What is this course?
The High Holidays are a potent time for personal growth, but oftentimes it takes work and preparation to truly reap their benefits. This course, led by Rabbi Ami Silver, is designed to help you enter deeply into these holidays, to explore the unique meaning and practices embedded in these days, and to access their transformative potential.
The five classes combine in-depth textual study together with guided practices and exercises to help integrate these teachings into our own experience.
Here are descriptions of the topics this course will cover:
1. Rosh Hashana - A Day of Love
Rosh Hashana is not mentioned in the Biblical text - at least not in the way that we’re familiar with it. In this session, we’ll explore a range of primary texts about Rosh Hashana, from the Bible through the Talmud and Midrash, in order to uncover what this day is really about. This will offer us a new framework for relating to this day, and experiencing it with a greater sense of connection and possibility.

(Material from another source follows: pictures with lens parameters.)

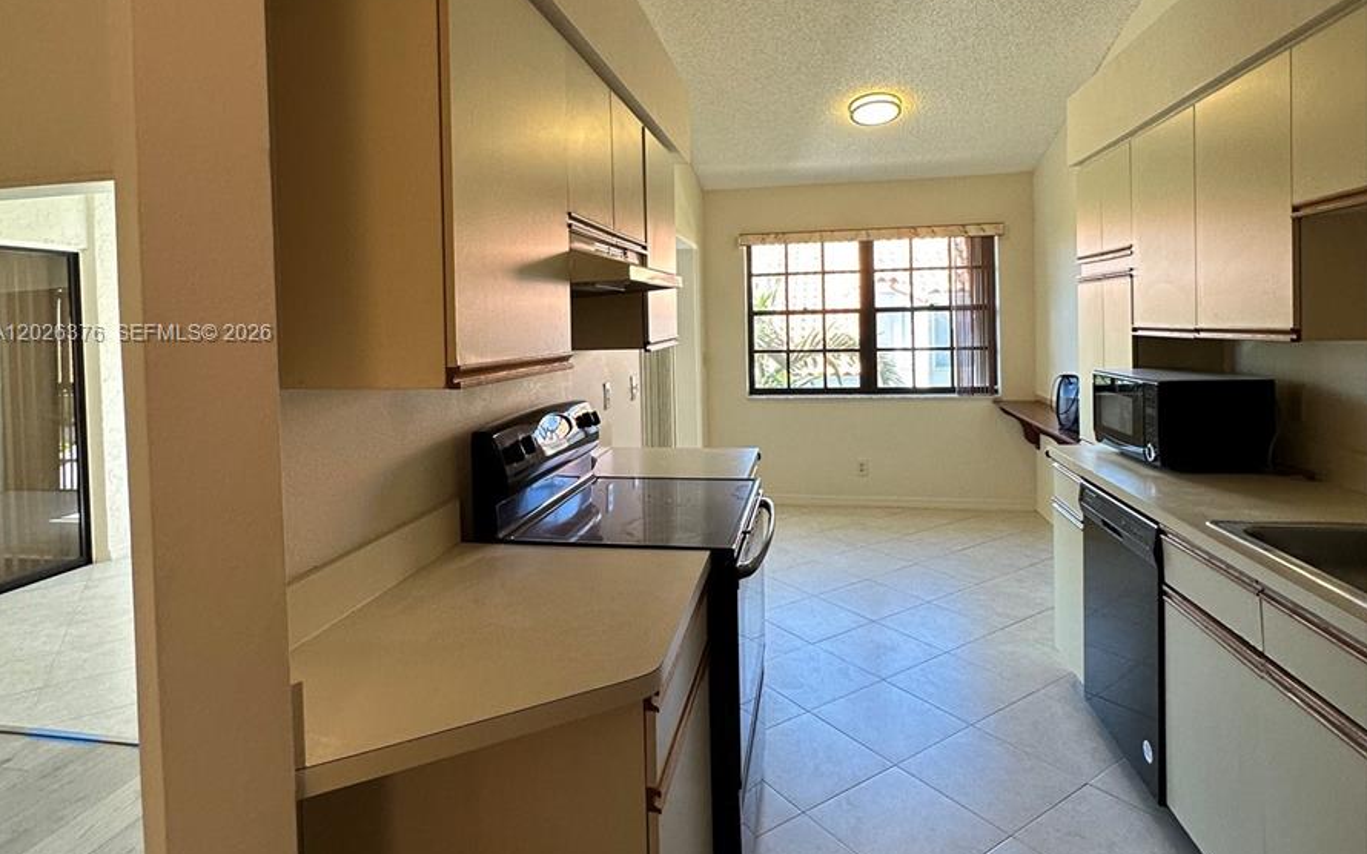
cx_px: 679
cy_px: 335
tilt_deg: +0.7
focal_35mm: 20
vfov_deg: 59.1
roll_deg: +1.3
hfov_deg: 85.1
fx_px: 745
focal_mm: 2.22
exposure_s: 1/120
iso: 125
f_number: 2.2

2. “God, Open My Lips” Prayer as Path of Teshuva
Traditionally, the majority of the High Holiday experience is spent engaged in prayer. This can be filled with moments of inspiration and elation, and can also feel overwhelming or hard to connect with. In this session, we’ll use a fundamental prayer text to explore an embodied approach to prayer that relates to the High Holidays in particular, and offers a powerful framework for stepping into prayer.
3. Hearing the Voice of the Shofar
The Shofar plays a central role in the holiday of Rosh Hashana. It is rich with symbolism and associations. Based on a Chassidic teaching from Rabbi Kalonymus Kalman of Piaseczna (1889–1943), we will develop a particular orientation towards Shofar that ties to the core of our relationship with the Divine, and guides us towards an inner, embodied experience of this practice.

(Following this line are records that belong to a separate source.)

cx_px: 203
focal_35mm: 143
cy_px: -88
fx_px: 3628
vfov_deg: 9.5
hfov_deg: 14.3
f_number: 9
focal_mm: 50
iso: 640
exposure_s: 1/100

4. Yom Kippur - Transcending Shame
Yom Kippur is oftentimes considered the most sacred day of the year. It is a day of atonement and internal cleansing. One of the central practices of this day is confessing our sins and misdeeds. This session will focus on a teaching from the Chassidic master Rebbe Nachman of Breslov (1772-1810) that offers a paradigm for using this practice to transcend our sense of shame and smallness, and bring more of ourselves into presence.
5. Sukkot - Tasting Joy, Tasting Life
The holiday of Sukkot comes a mere four days after Yom Kippur, and it is in a sense the culmination of the High Holiday period. Rather than being a time of somber reflection, Sukkot is called “zman simchateinu - the time of our greatest joy.” This session will explore the joyful nature of Sukkot through a number of Rabbinic texts, that guide us toward an enlivening and liberating experience of this holiday.
This course will provide you with a deeper understanding of the opportunities for growth during this period, and a practical framework for pursuing inner transformation. All texts will be presented in Hebrew and English, with clear line-by-line translations; no prior knowledge or experience with the subject matter is necessary.
How does it work and when does it happen?
The course includes five 1-hour recorded classes, which can be watched or listened to at your convenience.
Each session includes:
A source sheet with Hebrew and English texts covered in each session
A practice based on that class’ study session. Practices will be presented with gentle guidance and clear instructions by Rabbi Ami, with plenty of room for participants to practice in the way that feels most suited for them.
An online conversation about the sources and the practices. Here you can ask anything you like, share whatever thoughts and ideas are arising for you, and receive feedback from R' Ami and, if you choose, from other participants as well.
I’m looking forward to learning and growing with you!